Would you retype the listing below word for word, without any of its pictures?

───── COLLECTED DATA

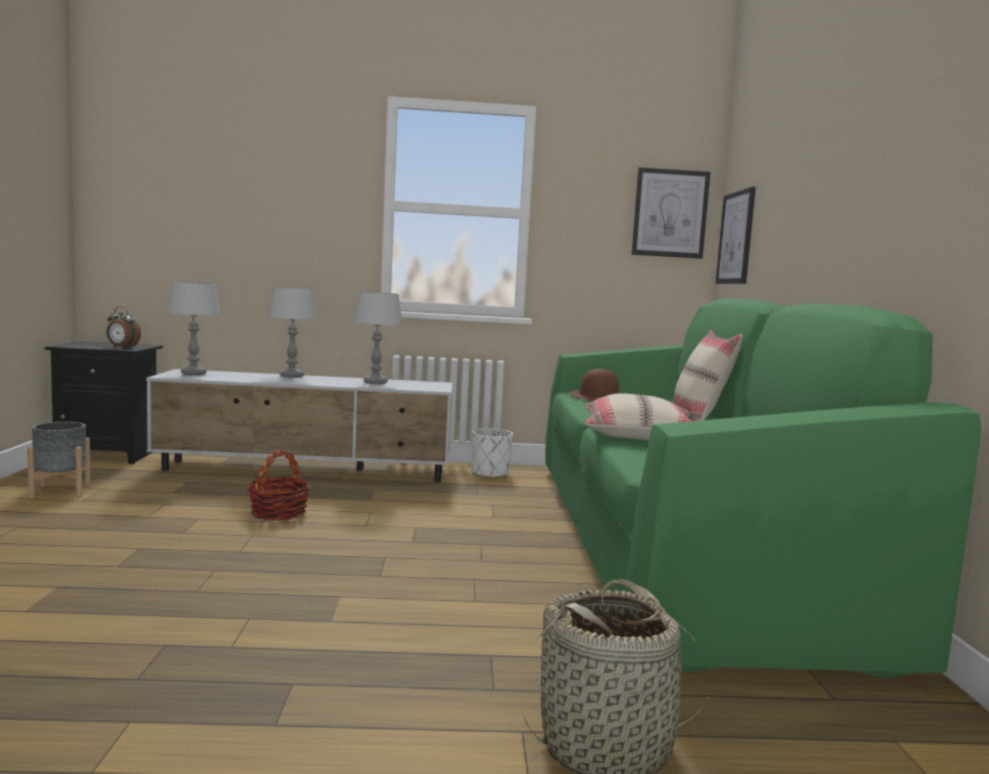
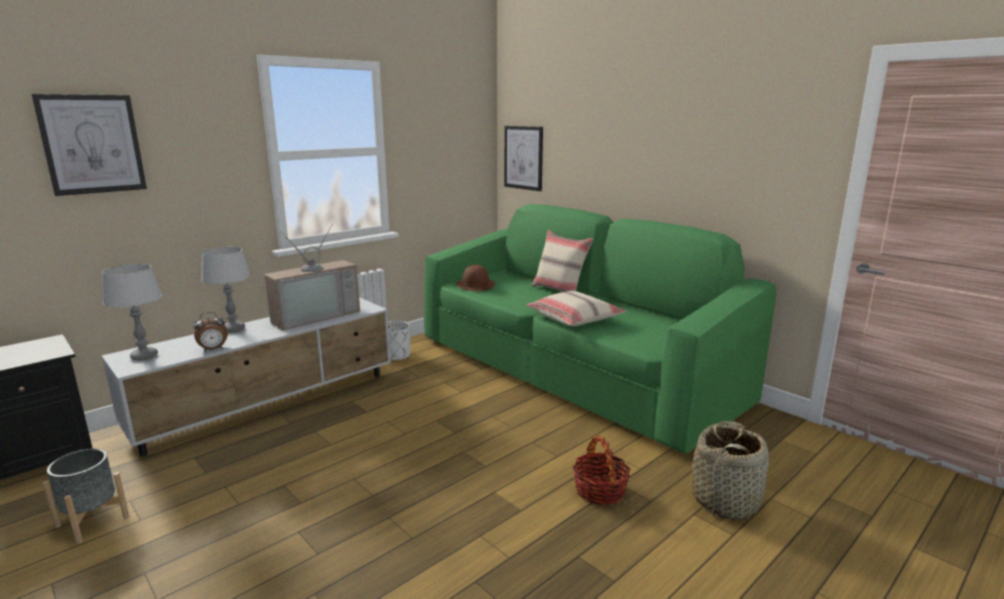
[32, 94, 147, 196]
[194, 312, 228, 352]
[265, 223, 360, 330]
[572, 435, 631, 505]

──────────

REPLY TO THE TASK |
[32, 94, 147, 196]
[194, 312, 228, 352]
[265, 223, 360, 330]
[572, 435, 631, 505]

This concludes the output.